**WHAT THIS TASK INVOLVES:** Look below for the line containing "micrograph shows no"; from there through the line containing "type (low-grade) stained", both lines included, please set down each line exactly and nothing else.
=== Section Start ===
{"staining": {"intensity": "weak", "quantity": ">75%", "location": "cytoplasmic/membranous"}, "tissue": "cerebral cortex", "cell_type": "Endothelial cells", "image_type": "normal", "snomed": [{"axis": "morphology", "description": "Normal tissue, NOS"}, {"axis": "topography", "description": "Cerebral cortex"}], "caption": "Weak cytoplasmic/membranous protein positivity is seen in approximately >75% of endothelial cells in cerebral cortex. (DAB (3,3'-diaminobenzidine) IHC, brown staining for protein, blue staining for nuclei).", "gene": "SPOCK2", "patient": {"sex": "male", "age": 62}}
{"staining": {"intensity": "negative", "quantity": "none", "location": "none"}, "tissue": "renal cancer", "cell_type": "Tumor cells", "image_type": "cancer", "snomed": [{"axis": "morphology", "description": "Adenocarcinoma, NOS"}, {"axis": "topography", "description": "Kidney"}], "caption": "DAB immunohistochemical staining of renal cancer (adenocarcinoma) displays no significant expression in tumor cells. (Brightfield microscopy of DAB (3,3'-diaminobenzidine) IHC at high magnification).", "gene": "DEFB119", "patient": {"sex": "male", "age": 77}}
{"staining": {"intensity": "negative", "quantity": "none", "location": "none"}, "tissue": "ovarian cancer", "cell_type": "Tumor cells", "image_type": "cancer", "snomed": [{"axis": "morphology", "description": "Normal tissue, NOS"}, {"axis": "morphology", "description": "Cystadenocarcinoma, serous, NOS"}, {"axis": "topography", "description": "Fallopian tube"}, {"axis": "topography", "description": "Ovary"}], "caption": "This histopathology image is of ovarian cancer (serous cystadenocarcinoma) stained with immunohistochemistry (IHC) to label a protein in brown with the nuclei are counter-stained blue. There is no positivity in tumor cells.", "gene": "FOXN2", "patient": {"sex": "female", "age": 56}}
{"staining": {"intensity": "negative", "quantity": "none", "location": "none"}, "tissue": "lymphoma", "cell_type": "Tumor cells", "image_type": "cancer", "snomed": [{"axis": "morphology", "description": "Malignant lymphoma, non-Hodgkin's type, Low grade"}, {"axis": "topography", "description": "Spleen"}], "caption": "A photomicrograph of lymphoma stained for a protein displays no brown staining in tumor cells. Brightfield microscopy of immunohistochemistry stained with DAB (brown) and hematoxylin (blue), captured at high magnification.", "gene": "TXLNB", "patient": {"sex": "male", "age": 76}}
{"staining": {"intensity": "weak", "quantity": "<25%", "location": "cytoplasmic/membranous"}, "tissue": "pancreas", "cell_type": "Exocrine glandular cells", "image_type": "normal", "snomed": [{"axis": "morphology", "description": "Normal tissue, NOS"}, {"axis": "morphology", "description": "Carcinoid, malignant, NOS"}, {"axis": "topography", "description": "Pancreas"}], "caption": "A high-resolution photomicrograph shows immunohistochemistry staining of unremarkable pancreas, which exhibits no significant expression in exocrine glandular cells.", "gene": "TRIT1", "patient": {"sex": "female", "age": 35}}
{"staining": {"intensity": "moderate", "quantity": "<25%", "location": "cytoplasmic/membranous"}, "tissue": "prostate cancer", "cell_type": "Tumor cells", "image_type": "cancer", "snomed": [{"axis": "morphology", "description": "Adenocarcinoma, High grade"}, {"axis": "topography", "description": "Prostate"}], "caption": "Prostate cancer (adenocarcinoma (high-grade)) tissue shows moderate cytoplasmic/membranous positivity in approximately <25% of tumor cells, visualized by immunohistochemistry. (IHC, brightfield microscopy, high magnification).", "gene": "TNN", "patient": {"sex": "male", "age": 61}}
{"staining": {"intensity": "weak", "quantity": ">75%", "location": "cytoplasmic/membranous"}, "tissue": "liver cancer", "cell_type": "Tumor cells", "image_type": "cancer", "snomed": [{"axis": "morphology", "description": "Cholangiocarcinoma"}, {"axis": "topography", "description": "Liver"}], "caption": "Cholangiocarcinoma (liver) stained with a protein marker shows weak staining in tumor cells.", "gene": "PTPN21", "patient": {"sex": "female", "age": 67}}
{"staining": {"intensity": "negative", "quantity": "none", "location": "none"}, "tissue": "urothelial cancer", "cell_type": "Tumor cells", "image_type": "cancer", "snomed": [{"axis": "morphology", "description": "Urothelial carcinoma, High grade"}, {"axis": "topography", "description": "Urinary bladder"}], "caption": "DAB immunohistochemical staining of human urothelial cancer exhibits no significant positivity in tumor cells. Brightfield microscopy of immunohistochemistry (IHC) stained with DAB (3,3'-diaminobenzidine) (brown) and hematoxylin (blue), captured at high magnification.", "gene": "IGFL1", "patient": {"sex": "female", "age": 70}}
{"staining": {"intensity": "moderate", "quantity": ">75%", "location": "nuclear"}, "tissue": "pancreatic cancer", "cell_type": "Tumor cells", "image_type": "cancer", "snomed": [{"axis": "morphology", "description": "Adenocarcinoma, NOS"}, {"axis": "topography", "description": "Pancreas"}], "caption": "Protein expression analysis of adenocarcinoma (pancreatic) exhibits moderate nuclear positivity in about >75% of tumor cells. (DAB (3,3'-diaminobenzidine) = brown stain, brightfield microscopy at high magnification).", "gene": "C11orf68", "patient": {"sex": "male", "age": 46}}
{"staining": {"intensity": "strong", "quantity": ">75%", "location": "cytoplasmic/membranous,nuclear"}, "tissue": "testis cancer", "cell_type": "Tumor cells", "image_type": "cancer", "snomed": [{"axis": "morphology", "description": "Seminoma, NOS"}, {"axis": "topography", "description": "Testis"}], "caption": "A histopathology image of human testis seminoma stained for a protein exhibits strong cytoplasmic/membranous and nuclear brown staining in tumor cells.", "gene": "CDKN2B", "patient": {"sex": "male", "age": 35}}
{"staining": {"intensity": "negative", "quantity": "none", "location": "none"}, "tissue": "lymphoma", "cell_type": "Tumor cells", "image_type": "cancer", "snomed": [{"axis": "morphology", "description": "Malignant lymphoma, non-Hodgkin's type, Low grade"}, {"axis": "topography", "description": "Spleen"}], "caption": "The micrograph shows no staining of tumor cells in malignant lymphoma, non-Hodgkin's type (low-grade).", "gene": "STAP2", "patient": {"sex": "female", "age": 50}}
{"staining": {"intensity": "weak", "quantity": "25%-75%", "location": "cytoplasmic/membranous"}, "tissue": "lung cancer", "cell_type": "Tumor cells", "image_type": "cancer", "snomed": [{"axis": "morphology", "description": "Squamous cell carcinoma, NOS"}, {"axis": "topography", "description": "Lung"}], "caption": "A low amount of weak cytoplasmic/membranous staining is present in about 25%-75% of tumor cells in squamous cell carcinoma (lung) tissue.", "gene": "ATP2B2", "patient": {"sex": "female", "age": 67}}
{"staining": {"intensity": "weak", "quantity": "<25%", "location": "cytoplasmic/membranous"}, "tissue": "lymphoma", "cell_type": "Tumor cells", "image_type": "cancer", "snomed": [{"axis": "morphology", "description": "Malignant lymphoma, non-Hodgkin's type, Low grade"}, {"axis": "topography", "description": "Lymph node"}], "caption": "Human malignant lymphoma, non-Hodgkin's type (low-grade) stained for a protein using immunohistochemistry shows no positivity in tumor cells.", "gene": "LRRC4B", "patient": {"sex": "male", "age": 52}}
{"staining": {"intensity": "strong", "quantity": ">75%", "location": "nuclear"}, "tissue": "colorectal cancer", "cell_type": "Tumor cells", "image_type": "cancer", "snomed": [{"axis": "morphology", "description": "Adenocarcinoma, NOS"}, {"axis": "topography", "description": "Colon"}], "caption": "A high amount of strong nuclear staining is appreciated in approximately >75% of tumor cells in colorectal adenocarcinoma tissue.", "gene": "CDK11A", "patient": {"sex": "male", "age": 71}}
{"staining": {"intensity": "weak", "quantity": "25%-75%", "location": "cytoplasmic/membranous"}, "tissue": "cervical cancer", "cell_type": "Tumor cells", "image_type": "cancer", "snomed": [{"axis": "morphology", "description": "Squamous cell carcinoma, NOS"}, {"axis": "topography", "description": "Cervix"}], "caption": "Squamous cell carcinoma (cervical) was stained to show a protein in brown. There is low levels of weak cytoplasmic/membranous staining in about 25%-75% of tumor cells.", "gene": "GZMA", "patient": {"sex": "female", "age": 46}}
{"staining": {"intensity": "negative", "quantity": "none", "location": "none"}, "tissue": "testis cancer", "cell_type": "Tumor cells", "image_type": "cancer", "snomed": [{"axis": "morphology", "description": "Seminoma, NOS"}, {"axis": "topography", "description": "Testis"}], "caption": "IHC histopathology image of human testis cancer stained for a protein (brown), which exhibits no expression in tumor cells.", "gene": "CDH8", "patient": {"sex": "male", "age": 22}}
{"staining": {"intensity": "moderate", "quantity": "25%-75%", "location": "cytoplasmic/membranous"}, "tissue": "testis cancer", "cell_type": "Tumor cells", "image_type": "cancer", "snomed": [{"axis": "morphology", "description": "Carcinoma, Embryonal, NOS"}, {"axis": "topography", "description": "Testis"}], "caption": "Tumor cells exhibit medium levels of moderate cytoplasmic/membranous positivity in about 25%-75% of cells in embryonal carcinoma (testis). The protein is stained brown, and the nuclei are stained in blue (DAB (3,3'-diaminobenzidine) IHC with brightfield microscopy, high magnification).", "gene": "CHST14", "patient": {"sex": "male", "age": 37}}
=== Section End ===
**EXPECTED ANSWER:**
{"staining": {"intensity": "negative", "quantity": "none", "location": "none"}, "tissue": "lymphoma", "cell_type": "Tumor cells", "image_type": "cancer", "snomed": [{"axis": "morphology", "description": "Malignant lymphoma, non-Hodgkin's type, Low grade"}, {"axis": "topography", "description": "Spleen"}], "caption": "The micrograph shows no staining of tumor cells in malignant lymphoma, non-Hodgkin's type (low-grade).", "gene": "STAP2", "patient": {"sex": "female", "age": 50}}
{"staining": {"intensity": "weak", "quantity": "25%-75%", "location": "cytoplasmic/membranous"}, "tissue": "lung cancer", "cell_type": "Tumor cells", "image_type": "cancer", "snomed": [{"axis": "morphology", "description": "Squamous cell carcinoma, NOS"}, {"axis": "topography", "description": "Lung"}], "caption": "A low amount of weak cytoplasmic/membranous staining is present in about 25%-75% of tumor cells in squamous cell carcinoma (lung) tissue.", "gene": "ATP2B2", "patient": {"sex": "female", "age": 67}}
{"staining": {"intensity": "weak", "quantity": "<25%", "location": "cytoplasmic/membranous"}, "tissue": "lymphoma", "cell_type": "Tumor cells", "image_type": "cancer", "snomed": [{"axis": "morphology", "description": "Malignant lymphoma, non-Hodgkin's type, Low grade"}, {"axis": "topography", "description": "Lymph node"}], "caption": "Human malignant lymphoma, non-Hodgkin's type (low-grade) stained for a protein using immunohistochemistry shows no positivity in tumor cells.", "gene": "LRRC4B", "patient": {"sex": "male", "age": 52}}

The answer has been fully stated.